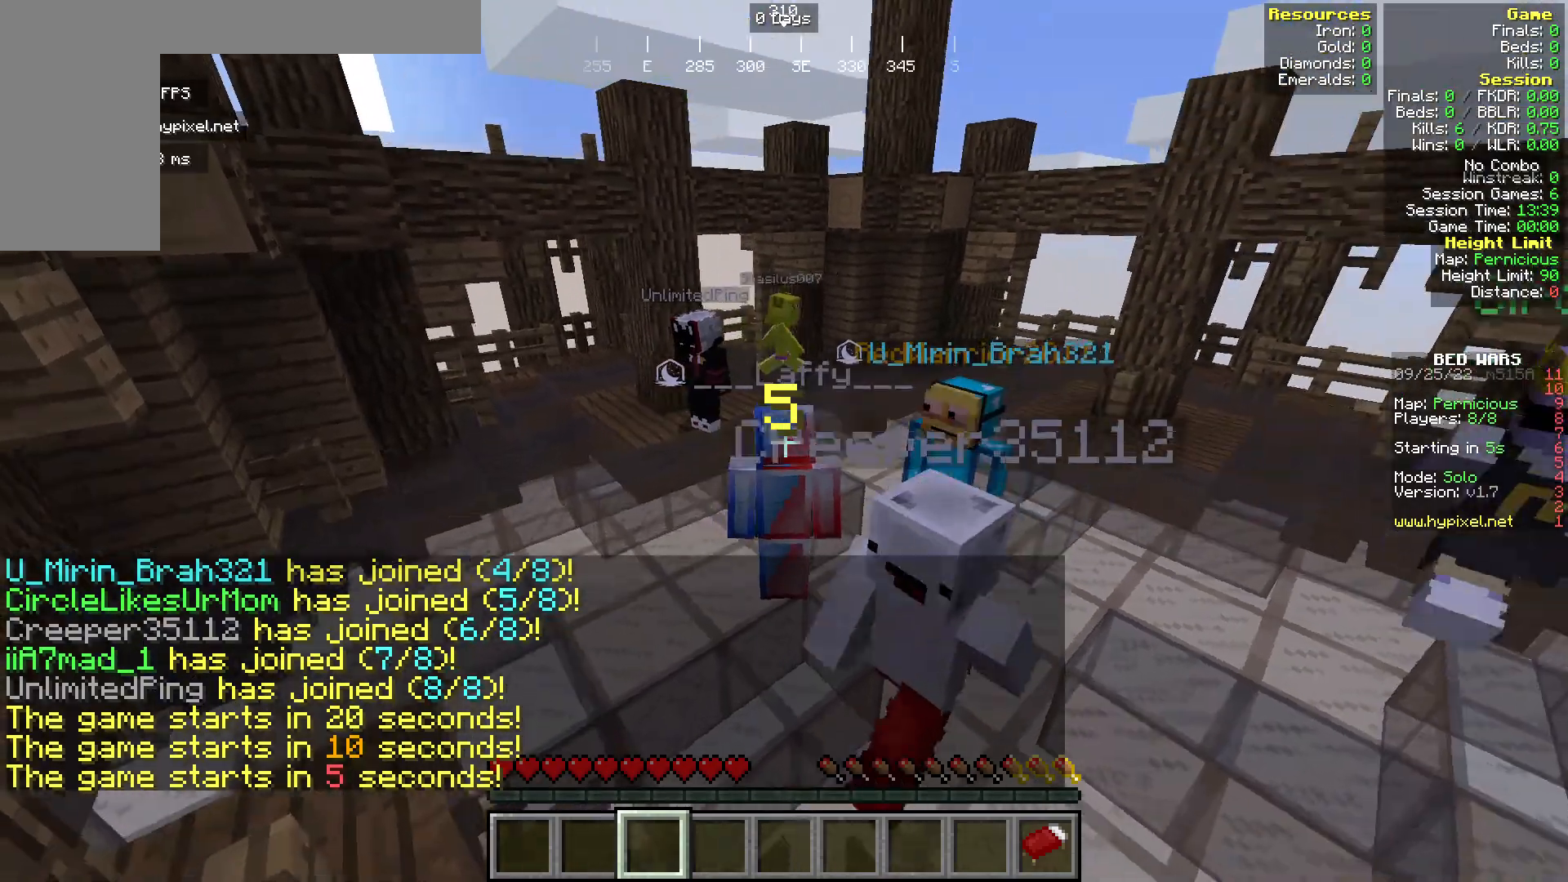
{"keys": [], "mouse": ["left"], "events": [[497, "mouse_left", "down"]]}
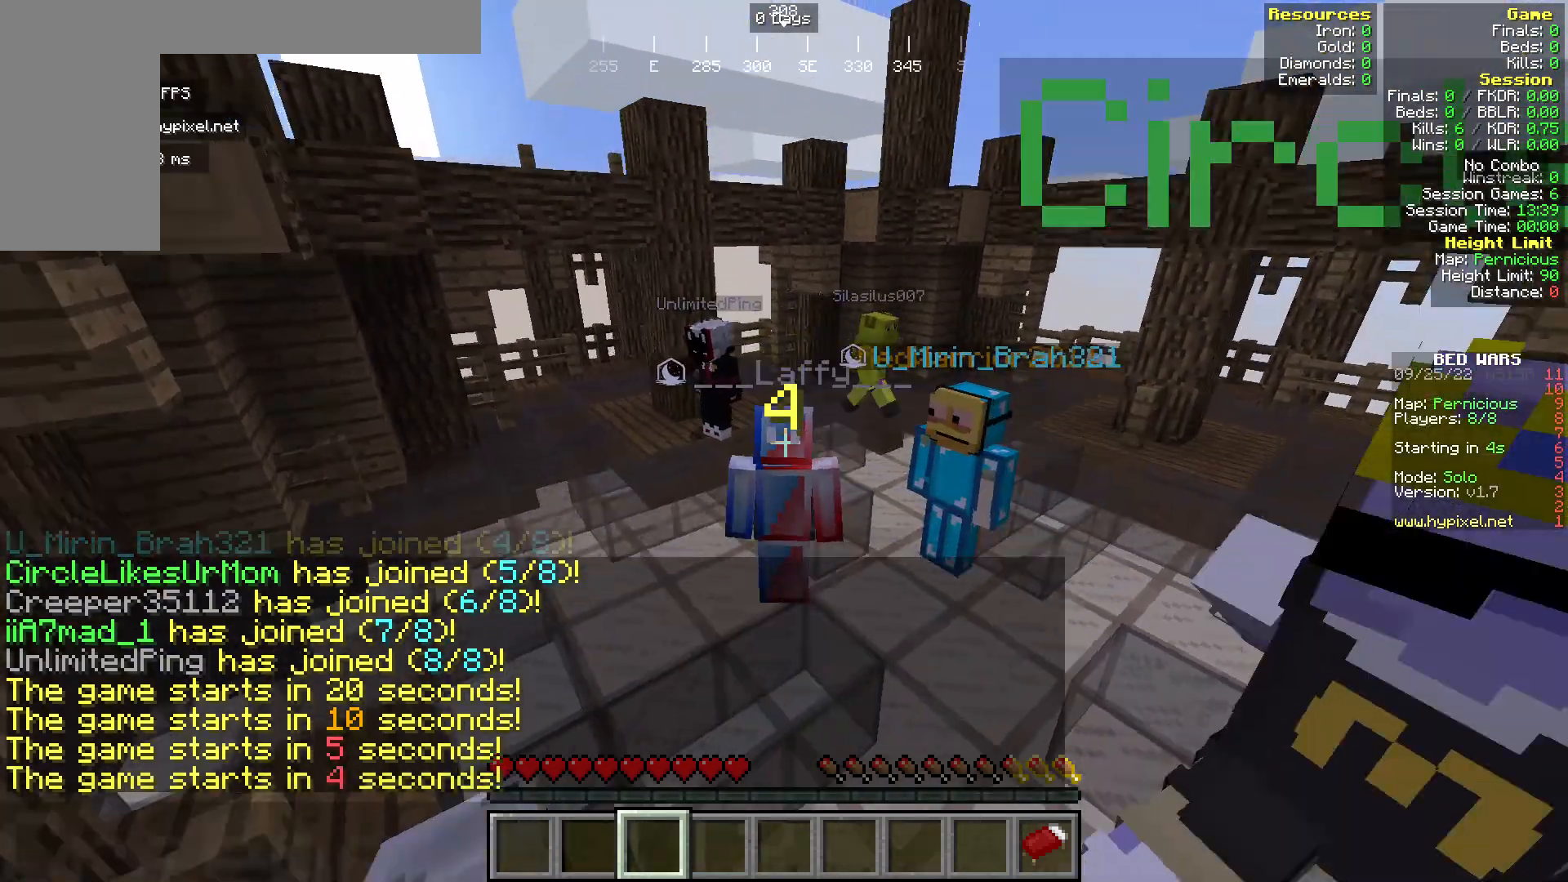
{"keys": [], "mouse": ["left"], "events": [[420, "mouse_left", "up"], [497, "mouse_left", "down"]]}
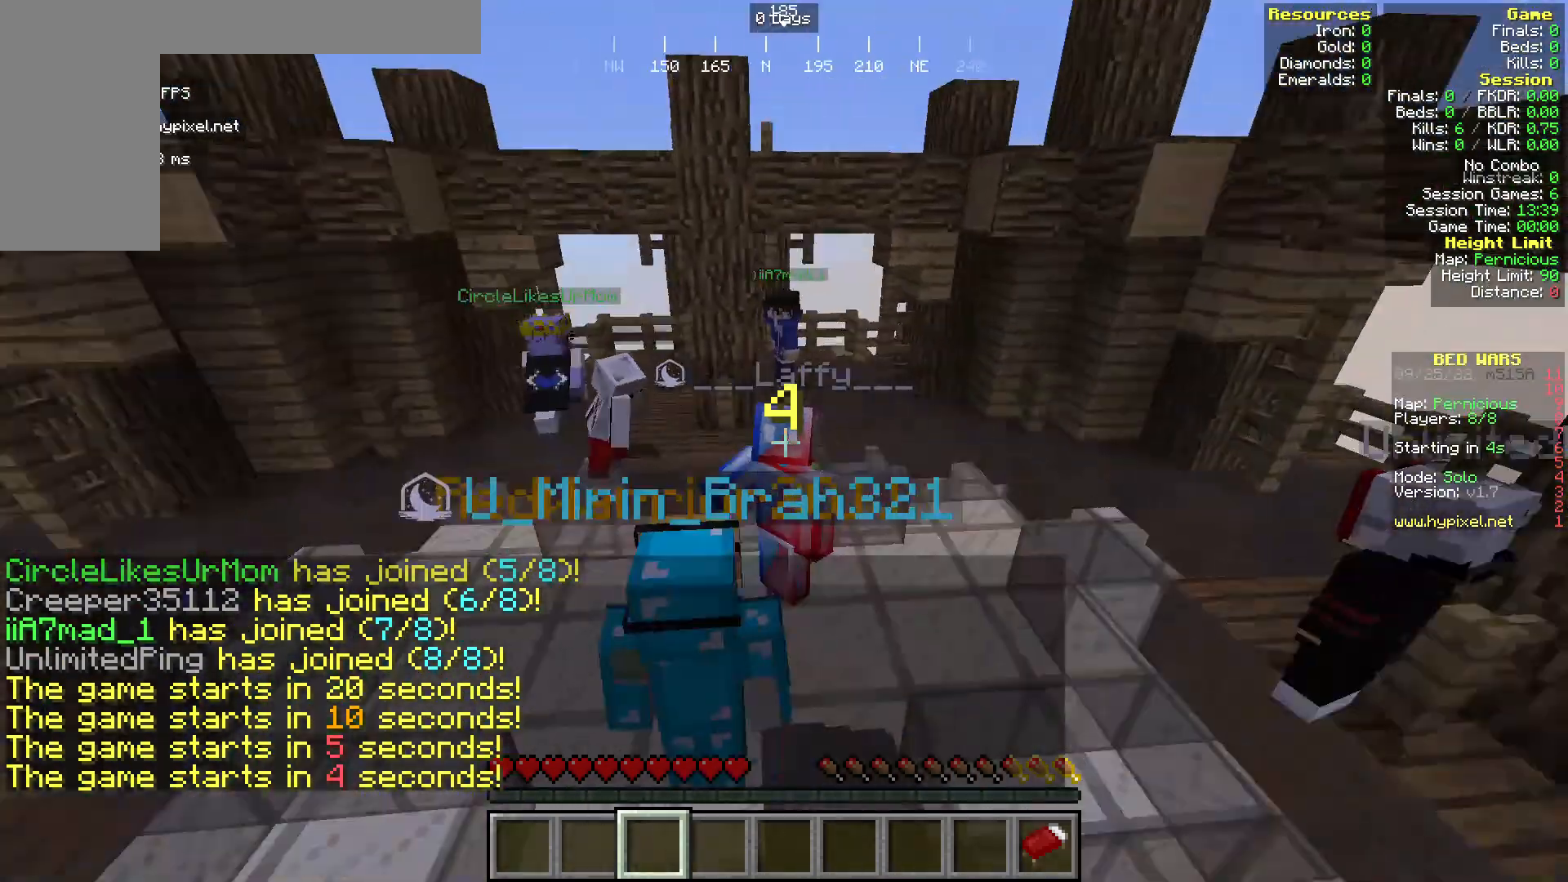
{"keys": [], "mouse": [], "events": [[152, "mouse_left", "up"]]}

= = =

What the exercise asks
Would you write out the material above in full, exactly as given, except for its pictures?

Exercise response
{"keys": [], "mouse": ["left"], "events": [[497, "mouse_left", "down"]]}
{"keys": [], "mouse": ["left"], "events": [[420, "mouse_left", "up"], [497, "mouse_left", "down"]]}
{"keys": [], "mouse": [], "events": [[152, "mouse_left", "up"]]}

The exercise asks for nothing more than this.